Si je suis laid je fracasse le miroir et ça devrait pouvoir arranger les choses, c'est ça ? Les jeux vidéos de guerre existent parce qu'il existe des guerres, renverser cette logique c'est du
sophisme. En Libye on a bombardé le pays parce que les jeunes jouent trop aux jeux vidéos vous croyez ? Et les conflits de l'Antiquité, les jeunes grecs, les jeunes romains, c'est bien connu
passaient un temps fou devant la Nintendo ! Encore une fois l'idiot regarde le doigt qui pointe vers la lune et se fait son petit avis sur des sujets qu'il ne maitrise pas. Je ne connais pas de
guerre qui se soit faite au nom du jeu vidéo, au nom de l'argent oui avec toujours un joli vernis idéologique : on tue au nom des droits de l'homme, on tue au nom de la sécurité, on tue au nom de
lendemains radieux, on tue au nom du progrès, etc on tue surtout pour le confort morale de la majorité et les privilège de la minorité qui tient la laisse, avec ou sans jeu vidéo on tue... Bon
c'est vrai que pendant qu'ils jouent là tout ces jeunes ils ne lisent pas, hein, je sais pas mois Camus par exemple...
"le Dormeur doit se réveiller"... ou pas !

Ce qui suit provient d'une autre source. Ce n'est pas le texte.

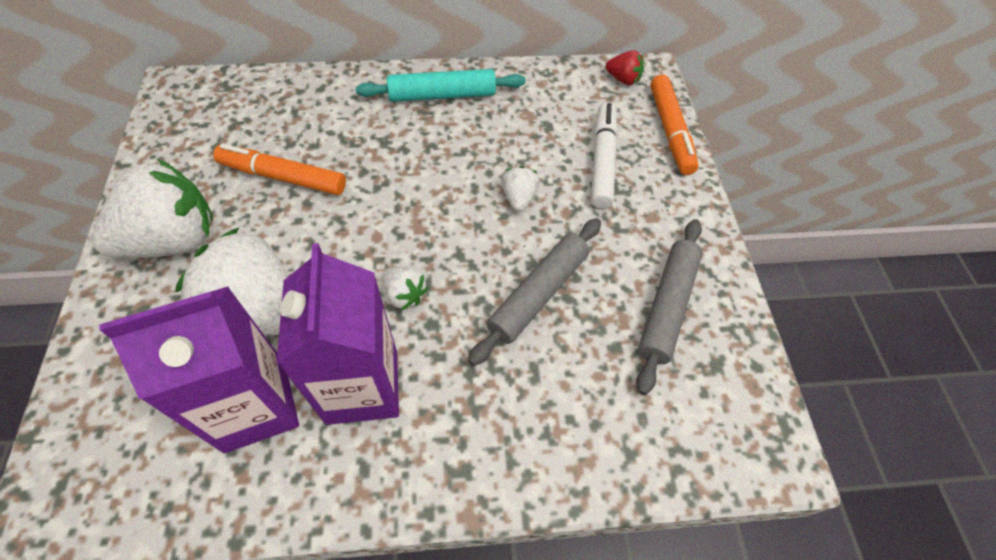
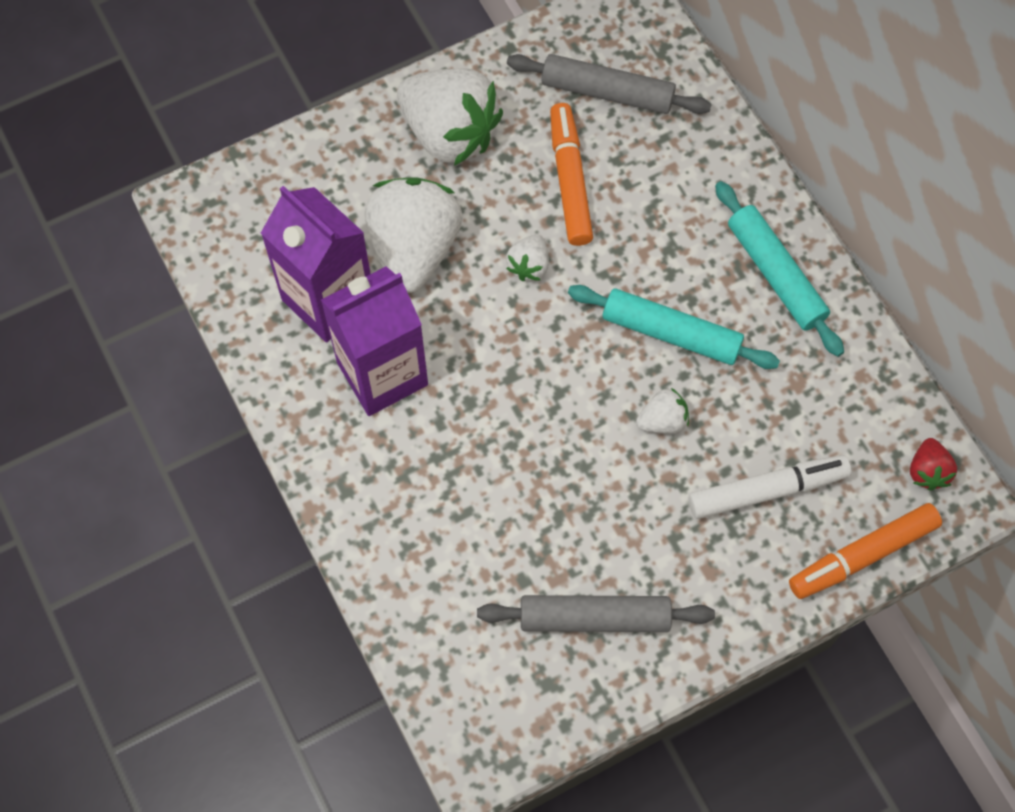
camera: 70 degrees right, 10 degrees up
(404, 295) = (489, 363): white strawberry -> white strawberry (529, 265)
(451, 166) = (671, 333): none -> turquoise rolling pin
(538, 294) = (549, 485): grey rolling pin -> grey rolling pin (607, 92)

Emmanuel PALESI 28/02/2012 19:15

http://experice.academia.edu/VincentBerry/Papers/1186999/Sociologies_des_MMORPG_et_profils_de_joueurs_pour_une_theorie_sociale_de_lactivite_video_ludique

voila à quoi ressemble la communauté ludique dans sa grande majorité, bien sur il doit bien y avoir un ou deux psychopathes ou sociopathes mais afin de respecter le quotat statistique de la
population générale.

07/03/2012 23:08



à lire aussi :


http://www.ladocumentationfrancaise.fr/rapports-publics/024000584/index.shtml


http://www.omnsh.org/spip.php?article54


http://compas.risc.cnrs.fr/?tag=jeux-video&paged=9


 


 


 



 



Emmanuel PALESI 28/02/2012 18:14

La violence est dans l'Homme, ce n'est pas le jeu vidéo qui est en cause, on oublierait presque que Marseille a été le siège de certaines des tueries les plus importantes du territoire français
avant les jeux vidéos : Bar du Telephone, Auriol, le Tanagra, etc....
En tant que port la ville est le siège d'important trafic, en plus s'ajoute une situation sociale alarmante, cela explique à mon avis bien plus la violence actuelle.